On the way in to Mr. Lamar’s apartment, Tom paused in front of another neighbors door which was decorated with roses, crucifixes and religious cards and mementos. He pointed out this door, an obvious home and sacred space to someone, and then pointed down the hall with its self-same doors, monotone lighting, and conservative (read: lack of) decor. An obvious metaphor between fulfillment, and emptiness.
Waddie Welcome, Deborah Selman in Ms. Addie Reeves' phone book, top left
Nikki and Tom stand before Mr. Waddie Welcome's grave site at Laurel Grove Cemetery
Tom drove us to Mr. Welcome’s grave site, where Nikki and he stood with book in hand. She opened to the page of his internment and could see the trees those in attendance stood under. Tom explained that there were actually two graveside services. One, the actual burial, and about a year later when enough money had been gathered to purchase Mr. Welcome his headstone.
Our last visit was with Ms. Mary Welcome Williams, and her two sons, Antonio and Mario. We learned of her family’s life in the Cuyler-Brownsville neighborhood of Savannah. Nikki asked about how she and her family felt about the celebrity surrounding her uncle’s story. Mary replied, “I have a famous uncle!” and smiled. She followed up with laughter and remarked how wonderful it is that people still care about him, still think about him, and that his voice and life were part of something greater than himself. “Waddie’s living was not in vain. He did a lot of living before he died,” said Mary. “He made a difference.”
I wrote quickly in the coffee shop what it would mean to have everyone’s story told as respectfully and as intentionally as Mr. Welcome’s. What could it mean for others to see each other’s lives as important chapters in a greater story?

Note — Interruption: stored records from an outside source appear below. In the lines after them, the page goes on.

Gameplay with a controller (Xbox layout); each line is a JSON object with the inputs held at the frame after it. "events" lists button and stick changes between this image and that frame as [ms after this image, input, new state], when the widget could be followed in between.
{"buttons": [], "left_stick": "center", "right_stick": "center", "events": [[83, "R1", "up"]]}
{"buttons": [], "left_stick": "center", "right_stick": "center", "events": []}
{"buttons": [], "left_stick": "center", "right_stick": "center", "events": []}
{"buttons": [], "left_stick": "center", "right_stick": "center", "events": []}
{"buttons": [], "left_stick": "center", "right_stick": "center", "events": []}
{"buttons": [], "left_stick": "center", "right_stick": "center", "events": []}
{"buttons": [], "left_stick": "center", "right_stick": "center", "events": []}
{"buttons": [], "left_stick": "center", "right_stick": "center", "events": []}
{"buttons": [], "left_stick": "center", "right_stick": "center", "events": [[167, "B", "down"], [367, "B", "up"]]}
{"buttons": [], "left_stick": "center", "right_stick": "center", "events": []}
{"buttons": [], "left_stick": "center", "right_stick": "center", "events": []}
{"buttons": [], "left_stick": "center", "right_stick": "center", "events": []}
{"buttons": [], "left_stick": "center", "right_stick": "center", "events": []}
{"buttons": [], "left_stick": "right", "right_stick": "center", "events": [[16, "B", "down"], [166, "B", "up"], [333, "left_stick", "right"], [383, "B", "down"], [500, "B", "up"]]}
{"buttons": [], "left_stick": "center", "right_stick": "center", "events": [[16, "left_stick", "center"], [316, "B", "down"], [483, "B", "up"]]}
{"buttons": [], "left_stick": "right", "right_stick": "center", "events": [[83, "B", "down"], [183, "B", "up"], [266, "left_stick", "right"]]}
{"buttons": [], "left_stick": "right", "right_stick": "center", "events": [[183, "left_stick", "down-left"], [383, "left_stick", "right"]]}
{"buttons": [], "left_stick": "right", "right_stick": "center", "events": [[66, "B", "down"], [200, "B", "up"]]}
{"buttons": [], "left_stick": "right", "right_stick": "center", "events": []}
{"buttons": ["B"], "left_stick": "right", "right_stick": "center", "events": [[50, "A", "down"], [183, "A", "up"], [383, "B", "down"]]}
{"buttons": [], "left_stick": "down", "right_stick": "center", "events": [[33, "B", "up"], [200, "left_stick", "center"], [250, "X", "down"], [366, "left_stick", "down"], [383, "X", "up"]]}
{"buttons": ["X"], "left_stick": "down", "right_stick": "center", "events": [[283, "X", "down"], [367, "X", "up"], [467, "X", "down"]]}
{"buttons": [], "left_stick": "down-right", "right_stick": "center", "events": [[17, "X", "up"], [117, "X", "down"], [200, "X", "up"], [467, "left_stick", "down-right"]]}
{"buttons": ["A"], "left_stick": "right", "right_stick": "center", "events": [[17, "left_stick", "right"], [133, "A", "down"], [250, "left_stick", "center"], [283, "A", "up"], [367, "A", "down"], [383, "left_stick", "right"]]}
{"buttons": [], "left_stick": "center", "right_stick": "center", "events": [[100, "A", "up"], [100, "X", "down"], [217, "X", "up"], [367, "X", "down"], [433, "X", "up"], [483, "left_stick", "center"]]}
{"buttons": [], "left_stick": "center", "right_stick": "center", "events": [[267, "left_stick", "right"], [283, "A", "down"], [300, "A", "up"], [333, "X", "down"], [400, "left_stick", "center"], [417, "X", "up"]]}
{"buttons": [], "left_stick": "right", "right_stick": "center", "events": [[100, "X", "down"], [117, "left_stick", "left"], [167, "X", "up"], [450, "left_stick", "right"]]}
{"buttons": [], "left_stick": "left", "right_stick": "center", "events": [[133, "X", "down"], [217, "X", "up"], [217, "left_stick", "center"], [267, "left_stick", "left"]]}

Mary Welcome Williams, Mr. Welcome's niece, and Mario and Antonio, Mr. Welcome's great-nephews
The “beloved community” is not utopia, in that it has to be a part of our world, and where we live now, and the way we live now. I think, when we’re all as worn, and frayed, and barely stitched together as Ms. Reeves’ phone book, what will matter is the community we’ve created and the others we’ve invited to join us.